Entonces cómo no lo iba querer, cómo no lo iba añorar, si él daba la vida por mí y por los que él también tanto quería, por la familia, por su familia que tanto esperó su regreso cuando un día salió y no lo volvimos a ver más.

A veces se iba unos dos o tres días, en otras ocasiones hasta una semana, pero regresaba. Esta vez pasaron meses y meses y su ausencia se fue haciendo más dolorosa para mí y para todos en casa.

Por eso verlo ahí y en esas circunstancias de indefensión, me destrozó por dentro; ahora me tocaba a mí ayudarlo, salvarle la vida.

Llamé de inmediato por el celular a mi hermano, a gritos le expliqué que había encontrado al “Güero”, que estaba muy mal herido, casi agonizante, que era preciso que fuera de inmediato con el auto para llevarlo con el veterinario.

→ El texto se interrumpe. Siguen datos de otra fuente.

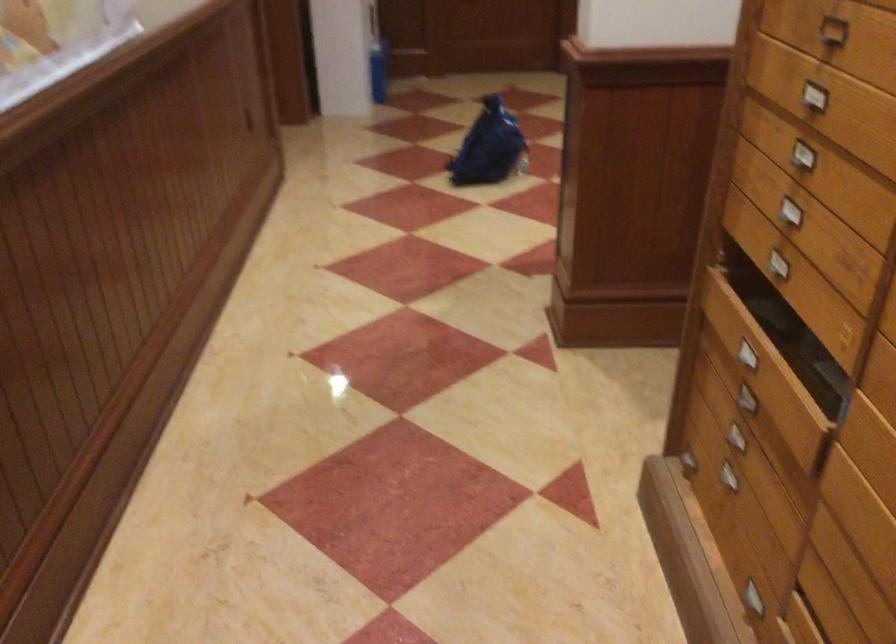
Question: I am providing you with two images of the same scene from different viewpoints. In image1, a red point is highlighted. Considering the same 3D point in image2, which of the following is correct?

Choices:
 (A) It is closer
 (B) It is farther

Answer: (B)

Teníamos que hacer todo lo que estuviera en nuestras manos para salvarle la vida, no lo podíamos dejar a su suerte.

En un santiamén, mi hermano José llegó a la calle donde encontré desfalleciente al mejor de los amigos, a nuestro gran amigo el Güero; estaba muy cerca de la casa, quizá él quiso ir a morir a su hogar, con su familia, pero las heridas le impidieron llegar y se quedó ahí en el quicio de esa casa abandonada.

En cuanto llegó mi hermano, el Güero lo reconoció y le movió la cola; José al ver agonizante a nuestro perro y fiel amigo, él con un corazón difícil de conmover, se le rasaron los ojos de lágrimas.

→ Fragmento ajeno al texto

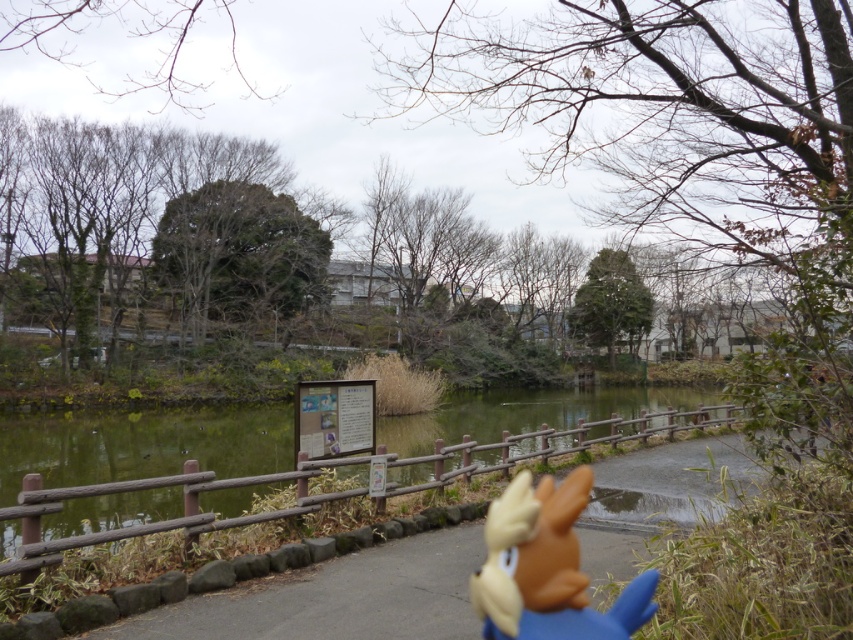
Question: Which point is farther to the camera?

Choices:
 (A) green wooden fence at center
 (B) brown matte doll at lower center

Answer: (A)

Question: Is green wooden fence at center further to camera compared to brown matte doll at lower center?

Choices:
 (A) yes
 (B) no

Answer: (A)

Question: Is green wooden fence at center wider than brown matte doll at lower center?

Choices:
 (A) no
 (B) yes

Answer: (B)

Question: Can you confirm if green wooden fence at center is positioned below brown matte doll at lower center?

Choices:
 (A) yes
 (B) no

Answer: (A)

Cuando el médico veterinario lo terminó de revisar, el Güero con dificultad levantó su cabeza, nos miró a los dos, nos movió la cola y con apenas un audible ladrido se despidió de nosotros, en ese momento murió nuestro amigo, nuestra compañía; murió un miembro de la familia.

Nunca supimos qué paso. Nosotros pensamos que en la calle se peleó con otros perros, el doctor nos dijo que quizá un automóvil lo atropelló y del impacto sus órganos internos quedaron muy dañados, que como no recibió atención oportuna, eso lo llevó a la muerte. Puede que eso haya sido, pues las heridas que el Güero tenía no eran signo de algún ataque canino. Lo que nunca supimos fue si camino a casa lo atropellaron o cuando se sintió mal herido decidió regresar a morir a su hogar, con los suyos, con su familia que tanto lo añoró y tanto lo amo.